A situação, de relativa acalmia, facilitava a apresentação de nativos e as visitas a familiares, o que permitia conhecer as movimentações do PAIGC. A Companhia não desperdiçou a oportunidade e desenvolveu contactos que lhe permitiam captar informações militares ao longo de toda a fronteira, desde Boké a Kandiafara, (4) na República da Guiné.

Ainda a vista do interior do do Aquartelamento, agora do lado contrário. Vê- se a Arrecadação, o Depósito de Víveres, a Casa do Gerador, a Capela e, por entre viaturas, debaixo das árvores, a Messe de Sargentos e Secretaria.

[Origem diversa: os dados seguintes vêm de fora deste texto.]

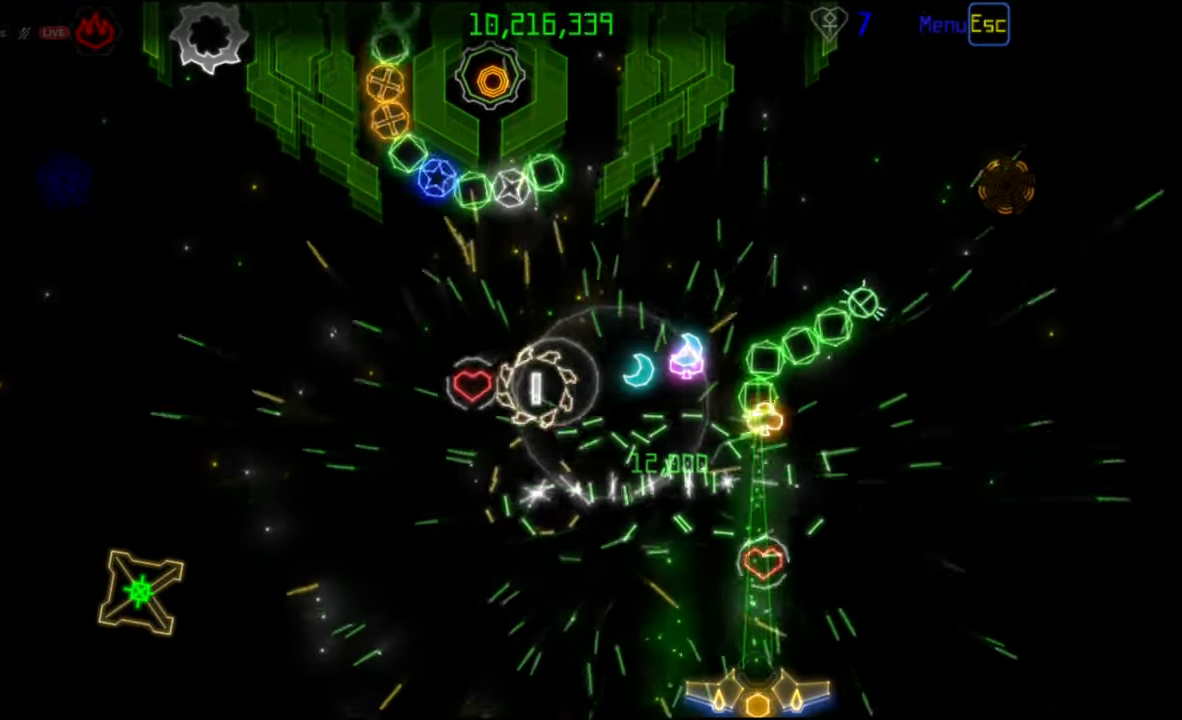
{"keys": [], "mouse": [], "events": []}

Quase imperceptível, ao fundo, o rio.


A Actividade Militar ao longo da Fronteira apenas registava pequenos incidentes sem grande significado, com excepção a Norte, no setor de Guiledje e a Sul, no sector de Cacine (Cameconde) no Quitafine. Duas situações me ocorrem que merecem registo: - No Setor de Gadamael, no dia 15 de Ago/66, quando um Grupo de Combate patrulhava a estrada que ligava a tabanca de Bricama à fronteira, o soldado Moisés acionou, na tabanca de Caur, uma mina anti-pessoal; No Setor de Sangonhá um pequeno grupo de guerrilheiros, que procurava montar uma “enfermaria”, junto à fronteira, sofreu um Golpe de Mão da Companhia que capturou material e fez prisioneiros.

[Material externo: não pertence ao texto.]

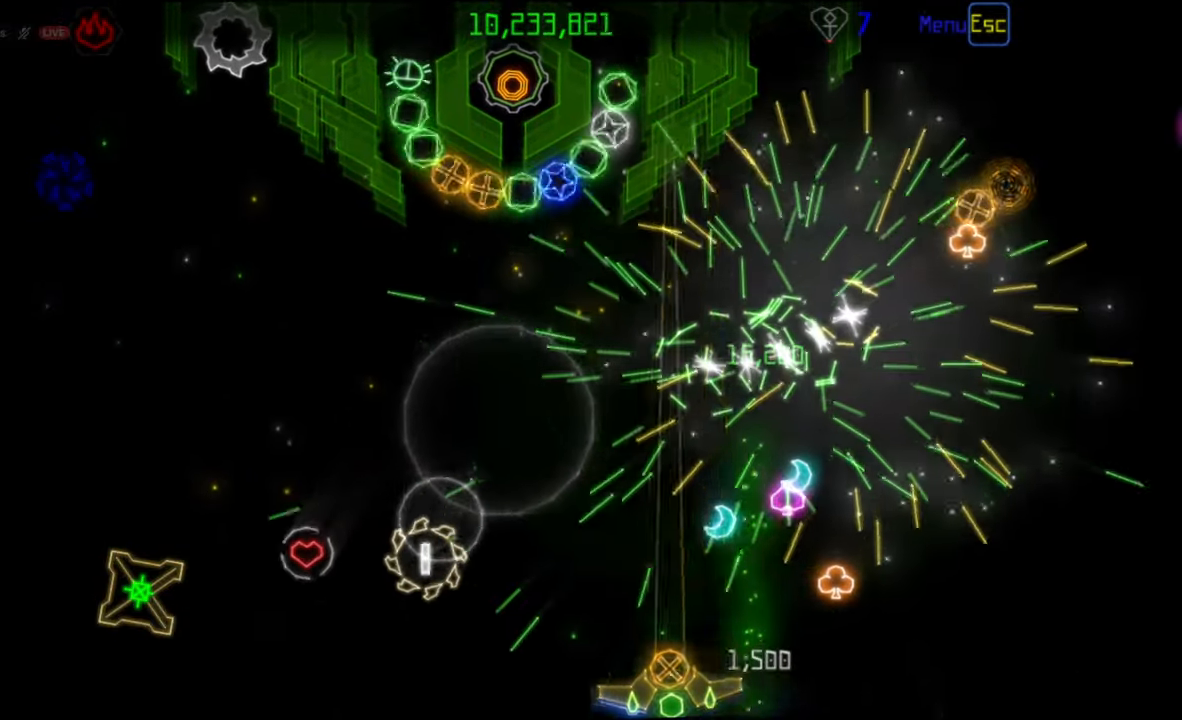
{"keys": [], "mouse": [], "events": []}
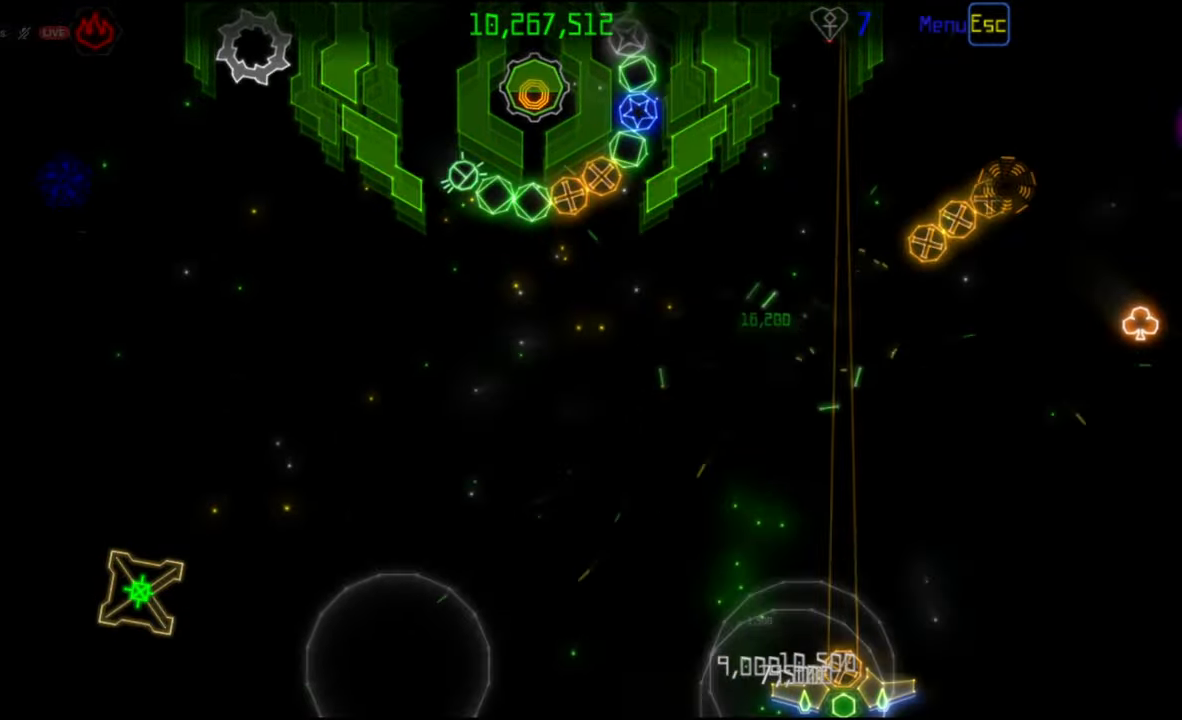
{"keys": [], "mouse": [], "events": []}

Esta Ação provocou um ataque de represália ao aquartelamento de Sangonhá comandado pelo próprio NINO. Este instalou o morteiro debaixo de uma árvore e indicou ao apontador dois ramos por entre os quais as granadas deviam passar e passaram. (5) O interior do aquartelamento foi atingido por várias granadas de morteiro e algumas delas caíram em redor do abrigo do Morteiro 81.
Fora do Setor, onde a Companhia 798 atuou, destaco quatro Acções no “Corredor de Guiledje “ e uma no Quitafine.

Aspeto particular da vista anterior, onde é mais claro o Depósito de Víveres, (redondo) a Casa do Gerador e parte da Capela. A fotografia captou um ritual de que falarei noutra parte


“No Corredor de Guiledje”

- A 1ª Operação, integrando outras forças, ocorreu a 01/AGO/65 com o Cap. Vieira dos Santos a comandar 2 Grupos de Combate. O Objectivo era Salancaur Fula que foi abordado com intensa chuva, surpreendendo a sentinela. Destruiu-se o acampamento, capturando-se algum armamento.

- A 2ª Operação, de iniciativa do Batalhão, ocorreu a 18/JAN/66. O objectivo era a limpeza de mato e de minas na estrada para Gandembel, até às pontes do Rio Balana. Deveria ser executada por um Grupo de Combate da CCAÇ 798 e pelo Pel. FOX de Guiledge com o apoio de nativos para a desmatagem. O percurso de ida decorreu sem incidentes, para além da deteção de uma mina anti-carro que foi detonada no local. O regresso foi feito em coluna auto até esta ser interrompida por uma emboscada que provocou 5 mortos e 14 feridos.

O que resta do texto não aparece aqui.